In a new documentary entitled Restless Creature: Wendy Whelan, Whelan’s journey of strength, recovery and determination during her final year at the NYCB is captured on screen. When approached about the film, Whelan was hesitant. “It was a very vulnerable time and I was really kind of out of control,” she recalls. After meeting with directors Linda Saffire and Adam Schlesinger, Whelan found the courage to say “yes.”
Restless Creature: Wendy Whelan opens as she is preparing to go into surgery. “I was in severe pain. I could not do my job at the ballet company… to the degree that I needed to do it or wanted to do it because my body basically just shut down.”
Many suggested that she retire from the ballet, moving on to the next stage in her career. But dance had become more than just a career for Whelan. “I felt like I was just losing everything; everything I had worked for, everything that was a part of myself,” she explains.
After a successful surgery and months of vigorous physical therapy, Whelan was back in the studio with the ballet, preparing for her farewell performance. Not without pain, however, as her body still ached after long rehearsals.
“A lot of times, people think [dancers] are anorexic,” says Saffire. “But there is no way you can perform and have the longevity that she’s had and be anorexic.”

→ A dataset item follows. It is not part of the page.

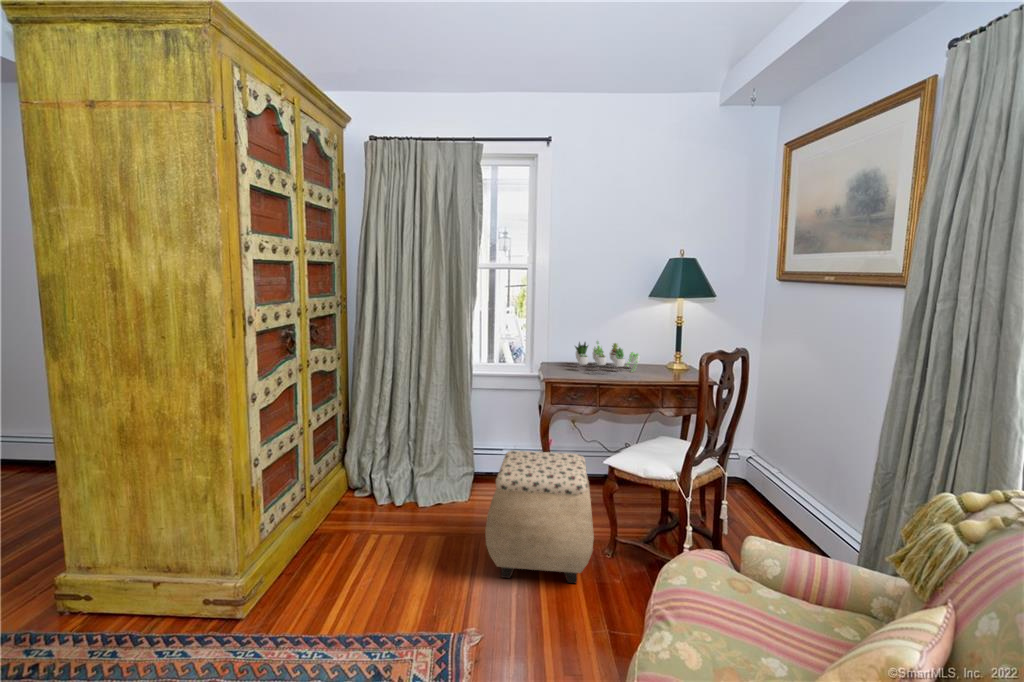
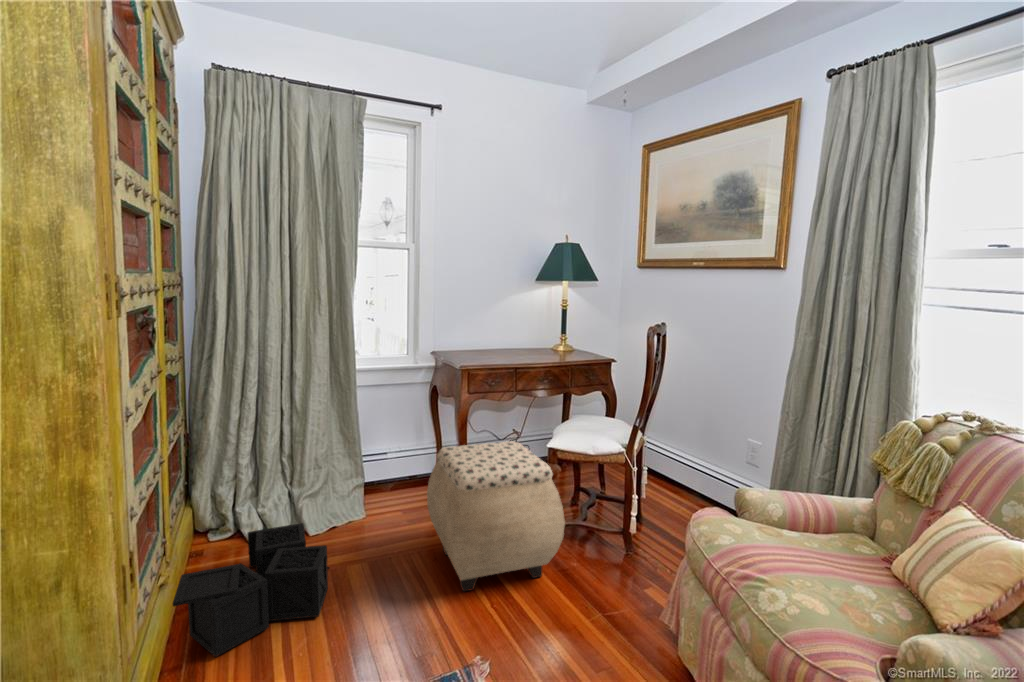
succulent plant: present [575,342,640,371] -> none [469,323,537,355]
storage bin: none [291,494,417,574] -> present [173,523,329,657]

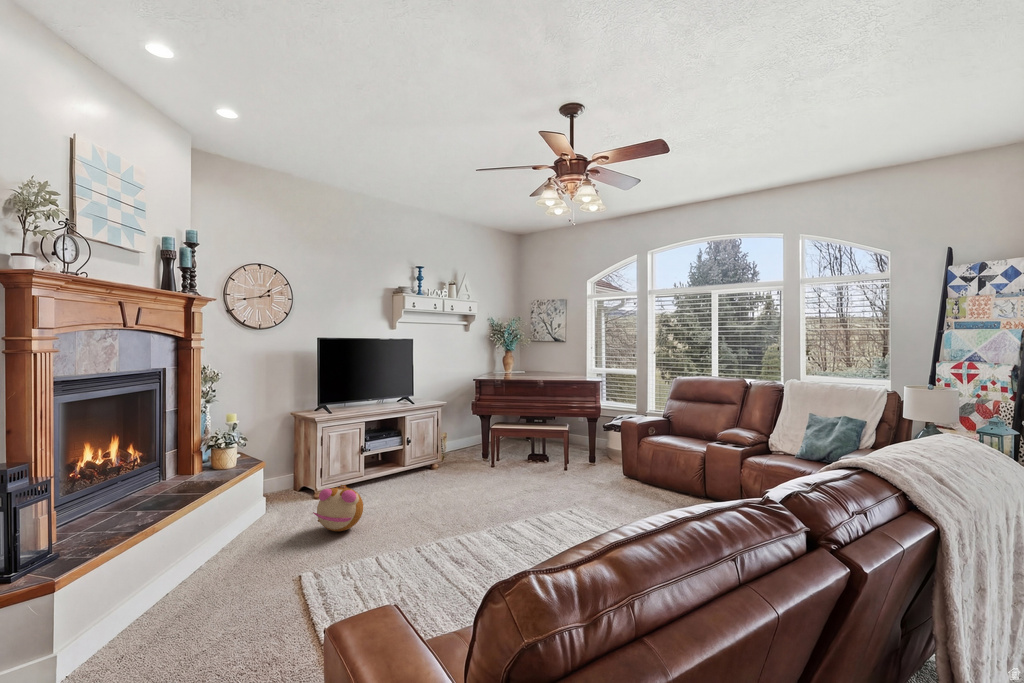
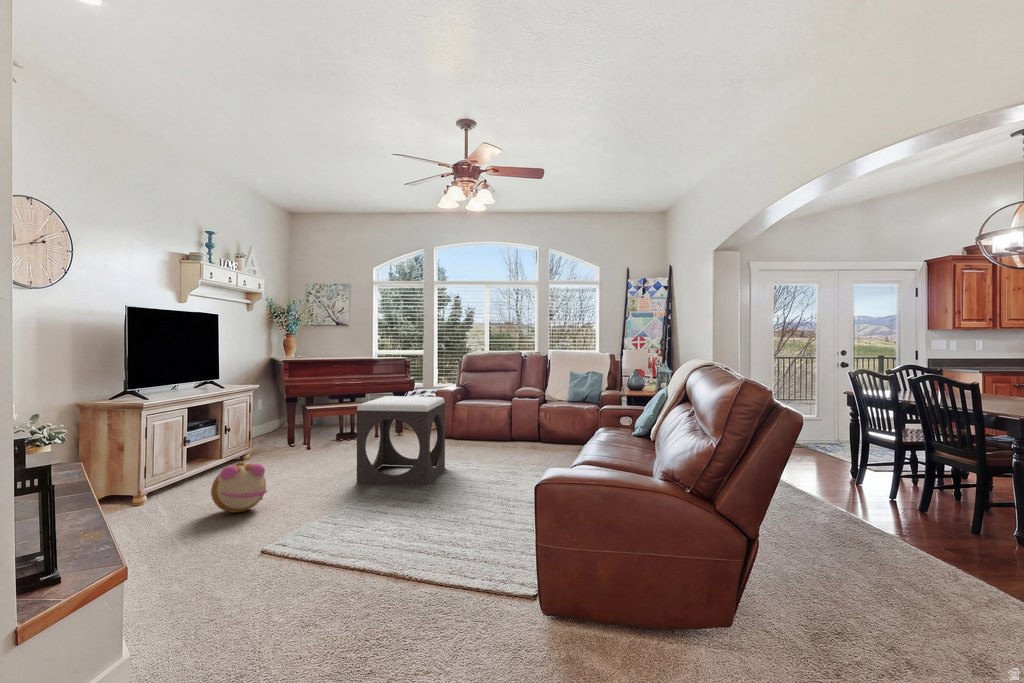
footstool: none [464,429,572,546] -> present [357,396,445,485]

As time went on, Whelan questioned her own identity and worth, trying to imagine life beyond the ballet. With the help of her husband and close friends, she began to discover that there’s more for her in the unknown, and that dance will always light her path.
“I think what’s inspiring is that she said, ‘I am going to figure out how I can continue to dance, how I can continue to create, and I am going to be determined to do that,’” says Schlesinger.
Whelan adds, “It’s a human story that just happens to take place in a ballet company. I hope that people can take my positive outlook or constant moving forward and seeking help to rediscover myself, and take that and put it towards whatever they may need graveling with. I hope people can look at it as a bigger picture and not just a ballet story.”
Restless Creature: Wendy Whelan opens in theatres on May 24, 2017.